Hold Fast FRS Review – Straps for BMX Pedals
Hold Fast is a small operation out of Brooklyn that makes the pictured Foot Retention System (FRS) for BMX platform pedals, precluding the use of toe-cages. Fashioned from thick nylon webbing, all metal hardware and heavy velcro, the Hold Fast FRS is meant for abuse, and shows the attention to detail (and double stitching) of the best messenger bag companies out there. Developed for the needs of the growing fixed freestyle riding scene, straps like these are proving useful for more than just one niche market. Polo players, couriers and everyday city riders are finding that the platform pedals and lack of toe-cage has its merits beyond freestyle riding.
The Hold Fast FRS is meant for platform pedals most often seen on BMX and freeride bikes. As compared to flat road pedals, the larger platform gives a bigger contact area between pedal and shoe and tend to be designed a bit stronger for the abuse that some people put on their urban bikes. Larger feet and skate-style shoes can have a less than ideal fit with traditional clips, and some more aggressive riders find that no matter what they regularly break toe-clips. A number of people have created straps or retention systems to address these concerns with roughly the same idea of a wide strap across the top of a platform BMX pedal, with the Hold Fast being the most refined I’ve seen. Installation and adjustment is easy enough—the straps fit through the pedal body and securely loop on themselves, with the top section sliding to fit. Set it for your shoes and forget it. Ron would approve.
After a month riding the Hold Fast FRS I must say I’m thoroughly impressed, and possibly completely converted to this style of pedal retention.

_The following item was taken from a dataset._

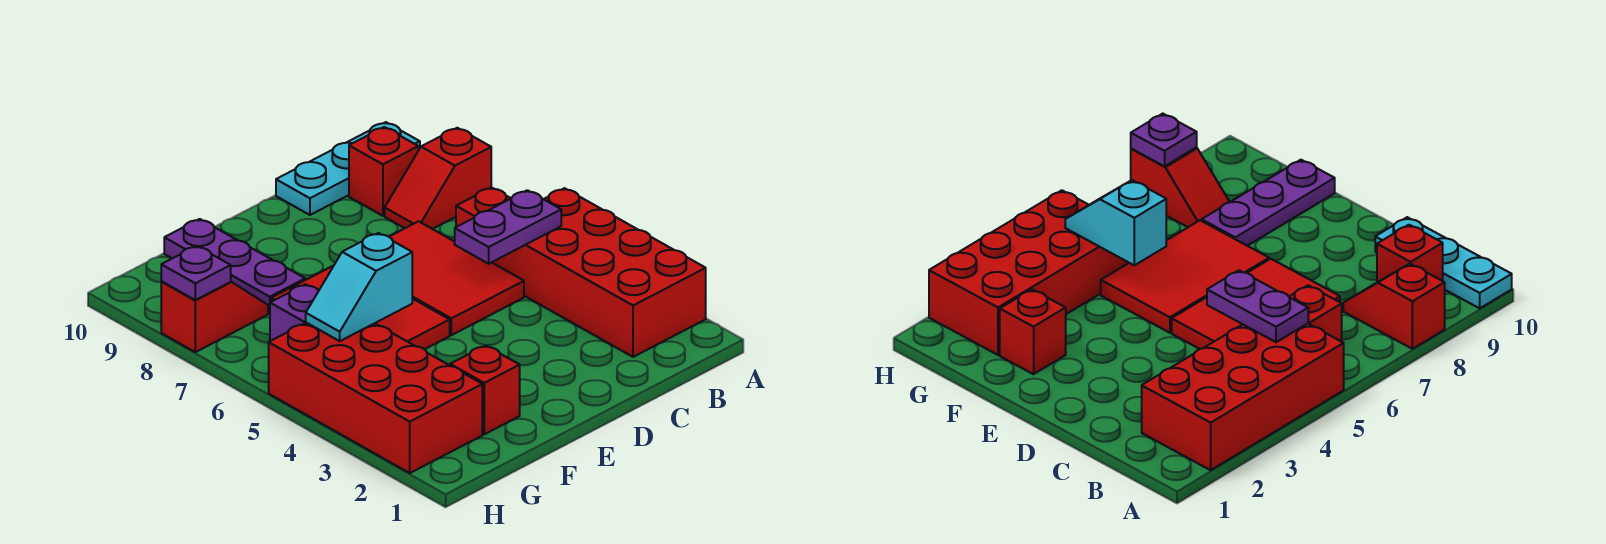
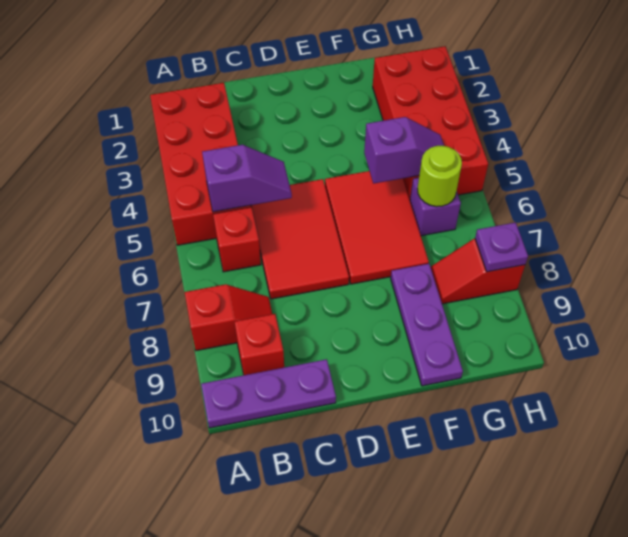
cyan plate A10:C10 level 1 -> purple plate A10:C10 level 1
purple plate B5:C5 level 2 -> purple slope B5:C5 level 2 top B
red brick F2 level 1 -> none
cyan slope F5:G5 level 2 top F -> purple slope F5:G5 level 2 top F
none -> lime round brick G6 level 2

The first impression is secure—the large platform feels great with flexible street shoes and the large strap evenly spreads out the retention forces across the top of your foot. The feeling is akin to the difference between single and double straps, with the trick all in the angle that the strap attaches to the pedal, making the leading edge of the strap tighter and matching the shape of your foot better. Different pedals yield different results, but I have no problem flipping the pictured VP-001 and sliding my feet into the pedals with a bit of a twist to make sure they’re just right. It’s different than a toe-clip, and a bit harder at speed, but easy enough and so secure feeling in the end to make it worth getting used to. Beyond a few tumbles during polo where I’ve been tangled up in the bike, I’ve not felt that the Hold Fast FRS is too hard to release from, but I could see that concern amongst those not completely comfortable with clips and straps. For what it’s worth to the serious winter riders, the strap securely closed on a pair of thick, size 13 insulated boots as shown but was at it’s limit. I can’t imagine riding in any bulkier of a boot, but to each their own.

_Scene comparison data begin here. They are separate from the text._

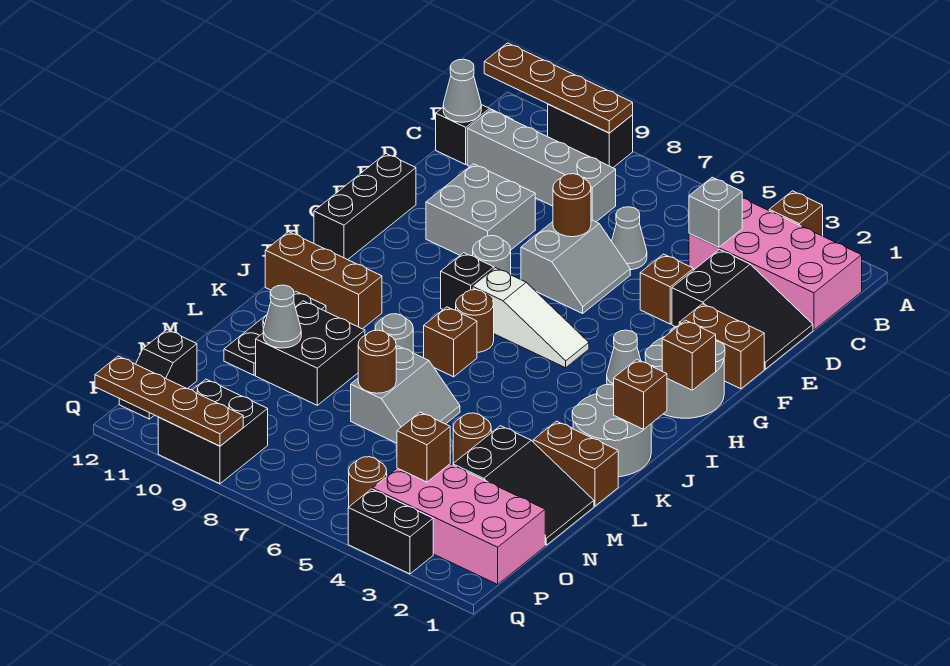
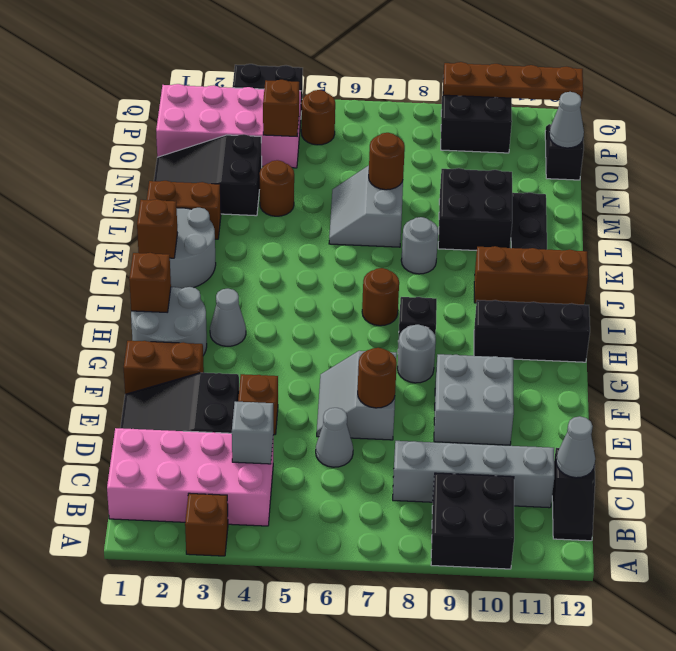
black brick A9:A10 level 1 -> black brick A9:B10 level 1
brown plate A9:A12 level 2 -> none
black brick F12:H12 level 1 -> black brick H10:H12 level 1
white slope H5:H7 level 1 top 7 -> none
brown brick J7 level 1 -> none
grey cone M10 level 2 -> grey cone O12 level 2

With the added security and feel of the large platform come some certain drawbacks, namely the heft and width of the pedal. Much of the weight penalty can be avoided by using plastic BMX pedals, or high end magnesium or otherwise expensive, lightweight versions. Platform pedals can be significantly wider and deeper than the road or track pedals many people are using, with the extra width making a drastic difference in cornering angle and increasing the likelihood of pedal strike. In my use on mainly high bottom bracket “track” bikes this has not been a problem, but is certainly something to consider with given setups.
The Hold Fast FRS is available for $57 per pair in a variety of trim colors, or roughly what a set of decent metal toe-clips and cheap double straps run. Except these are made in Brooklyn, by people you someday might even meet. I’d recommend these to anyone looking to try an alternative to toe-clips while still being able to wear street shoes, especially those engaged in more aggressive riding. I’m hooked, and find myself back in the situation of moving a single set of pedals bike to bike for different uses.